Intel CTO Justin Rattner Wears Necomimi Onstage, Promises Intel Will Go All the Way to Mindreading
On the last day of the Intel Developer Forum 2012 in San Francisco, Intel’s chief technology officer Justin Rattner surprised everyone by stepping on stage wearing the famous Necomimi cat ears. If you’ve been reading Neurogadget for a while, by now you should be familiar with Necomimi because we posted so many times about these cute brain-controlled cat ears.When Justin Rattner started his keynote ‘Connecting to the Future’ he was wearing a white pair of Necomimi ears and more importantly he was speaking about how Intel sees the future of technology.
“At Intel Labs we’re part of that perceptual computing effort” said Mr Rattner, adding that “we decided, of course, since we’re research people, we would go all the way to mindreading. And here’s the prototype.”, referring to his furry moving ears.
He also admitted that wearing the cat during a keynote is a bit disturbing.
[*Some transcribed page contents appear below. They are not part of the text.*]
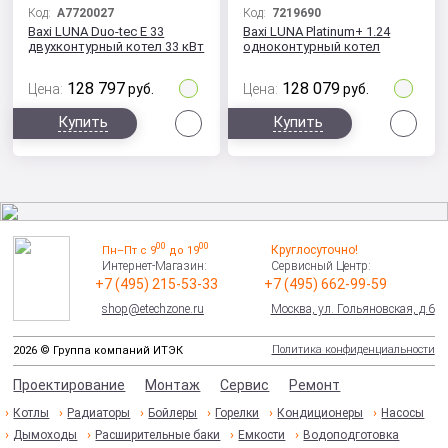
Код:
A7720027
Код:
7219690
Baxi LUNA Duo-tec E 33
Baxi LUNA Platinum+ 1.24
двухконтурный котел 33 кВт
одноконтурный котел
128 797
128 079
Цена:
руб.
Цена:
руб.
Сравнить
Сра
Купить
Купить
00
00
Круглосуточно!
Пн–Пт с 9
до 19
Интернет-Магазин:
Сервисный Центр:
+7 (495) 215-53-33
+7 (495) 662-99-59
shop@etechzone.ru
Москва, ул. Гольяновская, д.6
Политика конфиденциальности
2026 © Группа компаний ИТЭК
Проектирование
Монтаж
Сервис
Ремонт
Котлы
Радиаторы
Бойлеры
Горелки
Кондиционеры
Насосы
Дымоходы
Расширительные баки
Емкости
Водоподготовка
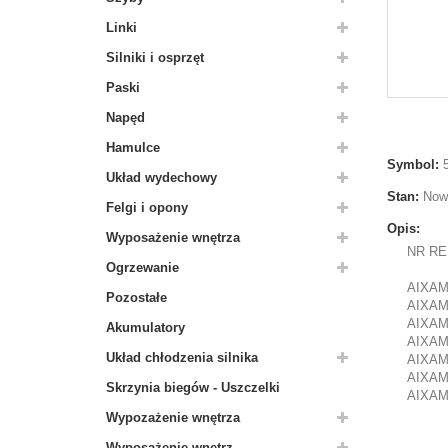
Linki
Silniki i osprzęt
Paski
Napęd
Hamulce
Symbol:
Układ wydechowy
Stan:
Now
Felgi i opony
Opis:
Wyposażenie wnętrza
NR RE
Ogrzewanie
AIXAM
Pozostałe
AIXAM
AIXA
Akumulatory
AIXA
Układ chłodzenia silnika
AIXAM
AIXA
Skrzynia biegów - Uszczelki
AIXA
Wypozażenie wnętrza
Wyposażenie wnętrz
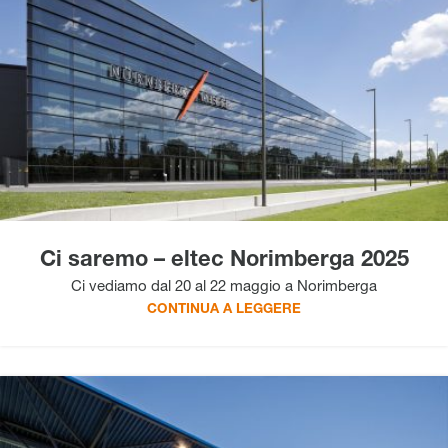
Ci saremo – eltec Norimberga 2025
Ci vediamo dal 20 al 22 maggio a Norimberga
CONTINUA A LEGGERE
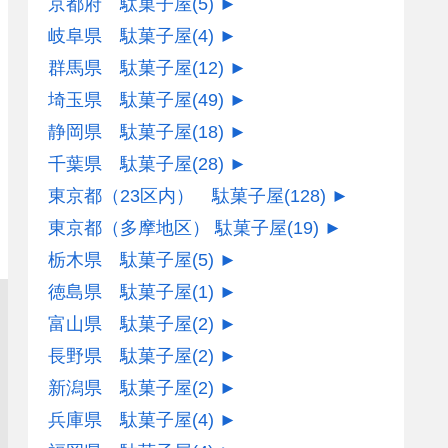
京都府 駄菓子屋
(5)
►
岐阜県 駄菓子屋
(4)
►
群馬県 駄菓子屋
(12)
►
埼玉県 駄菓子屋
(49)
►
静岡県 駄菓子屋
(18)
►
千葉県 駄菓子屋
(28)
►
東京都（23区内） 駄菓子屋
(128)
►
東京都（多摩地区） 駄菓子屋
(19)
►
栃木県 駄菓子屋
(5)
►
徳島県 駄菓子屋
(1)
►
富山県 駄菓子屋
(2)
►
長野県 駄菓子屋
(2)
►
新潟県 駄菓子屋
(2)
►
兵庫県 駄菓子屋
(4)
►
“I have to tell you, I actually did an entire presentation with the ears on. And after a while, it’s really a pain in the neck. You know, because nobody is listening to you, just as right now you’re not listening to me, you’re just looking at the ears and waiting for them to do something completely ridiculous. The instructions actually say that if you’re very calm, the ears will fold down. But I’ll be going full key, and the ears will fall down, so I don’t know. Anyway, I’m not going to wear them for the whole keynote this morning, but this is our contribution to the perceptual computing revolution.”
For the rest of his presentation Rattner talked about how everything will be connected in the future.
“It’s pretty clear now with the mobile computing revolution that, in the future, everything that computes will connect. Connect to one another. Connect to the Internet. Everything will be connected,” Rattner said.
“And increasingly [it will] always be connected. From the simplest embedded sensor to the most sophisticated high-end supercomputer you can imagine, I think nearly all of them will connect, one way or another, wirelessly.”
It’s a direction Intel has been heading in for some time, Rattner said—a decade, in fact.